Police cruisers crept along with the crowd, and organizers exhorted the line to keep a tight formation.
The march was part of a day of demonstrations in the St. Louis area and across the nation touching on police tactics, race and poverty that are stretching toward a second week since the grand jury’s decision.
More than 100 protesters marched through a shopping plaza in the affluent St. Louis suburb of Brentwood, lying on the ground in a “die-in” to represent Brown’s shooting.
As they marched along the sidewalk, they were shadowed by dozens of police officers. One man was arrested when officers saw him in a crosswalk.
At the memorial to Brown near the Canfield Green apartments in Ferguson, dozens of motorcyclists swirled through the streets, gunning their engines in a show of solidarity. Outside the St. Louis County courthouse in Clayton, where the grand jury had met, more than a hundred protesters circled the building in silent vigil.
At Greater St. Mark Missionary Baptist Church in Ferguson, scores of people of diverse races, ages and hometowns met to sort out what comes next for the protest movement. Some were members of formal organizations focused on issues like poverty and criminal justice. Others said they had come on their own, some of them from places like Chicago and Los Angeles.
Among items on a draft list of goals: firing the Ferguson police chief, urging passage of legislation requiring a special prosecutor to be appointed in such cases involving police, consolidating small police departments and requiring that all Missouri police departments publish an annual report on incidents of deadly force.
The peaceful daytime demonstrations came as Missouri Gov. Jay Nixon sent state lawmakers a letter outlining what he called an urgent need to fund the ballooning costs to pay hundreds of National Guard troops and state police who are deployed here on the streets, day and night. The governor has called a special legislative session.
The New York Times contributed to this report.

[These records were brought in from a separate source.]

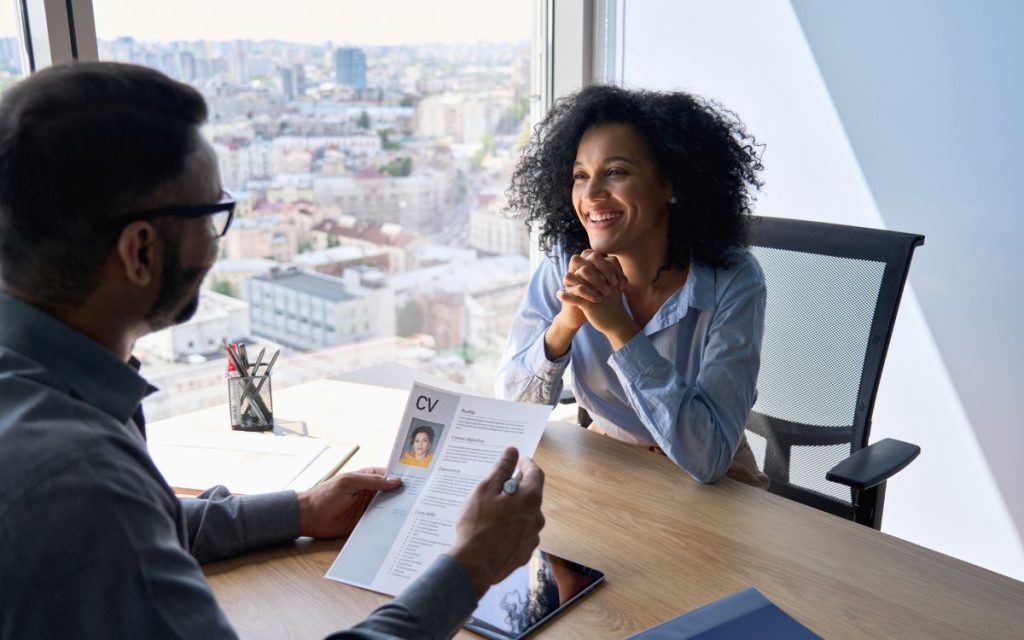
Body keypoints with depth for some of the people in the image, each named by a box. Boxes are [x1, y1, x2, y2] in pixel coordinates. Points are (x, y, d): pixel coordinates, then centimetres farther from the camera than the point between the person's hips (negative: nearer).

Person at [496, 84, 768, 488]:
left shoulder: (732, 283, -21)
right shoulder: (564, 265, -12)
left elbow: (707, 459, -28)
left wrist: (619, 327, -33)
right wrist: (566, 321, -28)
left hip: (714, 489, -2)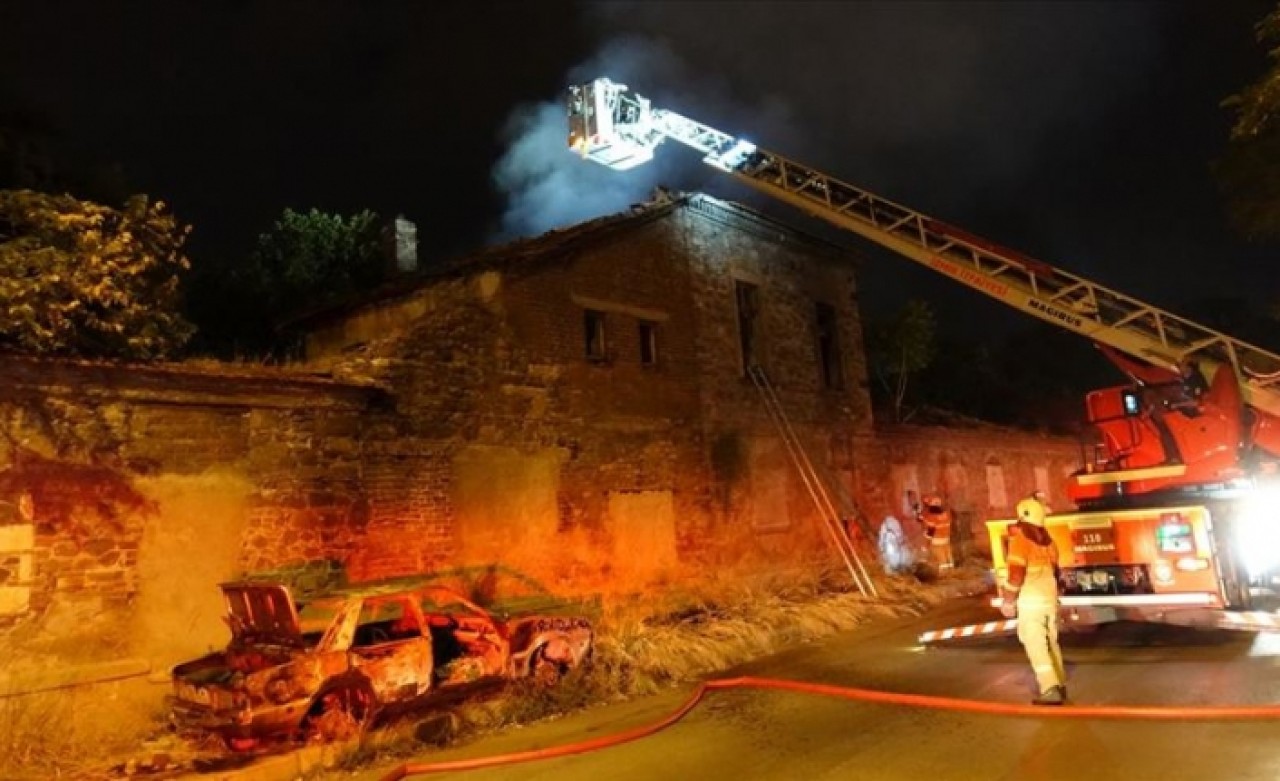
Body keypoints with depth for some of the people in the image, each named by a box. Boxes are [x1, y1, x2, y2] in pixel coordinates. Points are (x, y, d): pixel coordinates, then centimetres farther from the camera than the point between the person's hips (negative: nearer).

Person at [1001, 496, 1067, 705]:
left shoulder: (1020, 538, -13)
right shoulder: (1047, 539, 10)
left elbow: (1016, 573, -19)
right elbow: (1054, 570, 17)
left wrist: (1008, 600, -11)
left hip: (1030, 599, -8)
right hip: (1049, 597, 8)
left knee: (1035, 644, -4)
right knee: (1050, 641, 19)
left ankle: (1050, 691, -8)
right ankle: (1059, 684, 26)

Wilson’s resignation letter
I, Darren Wilson, hereby resign my commission as a police officer with the City of Ferguson effective immediately. I have been told that my continued employment may put the residents and police officers of the City of Ferguson at risk, which is a circumstance that I cannot allow. For obvious reasons, I wanted to wait until the grand jury made their decision before I officially made my decision to resign. It was my hope to continue in police work, but the safety of other police officers and the community are of paramount importance to me. It is my hope that my resignation will allow the community to heal. I would like to thank all of my supporters and fellow officers throughout this process.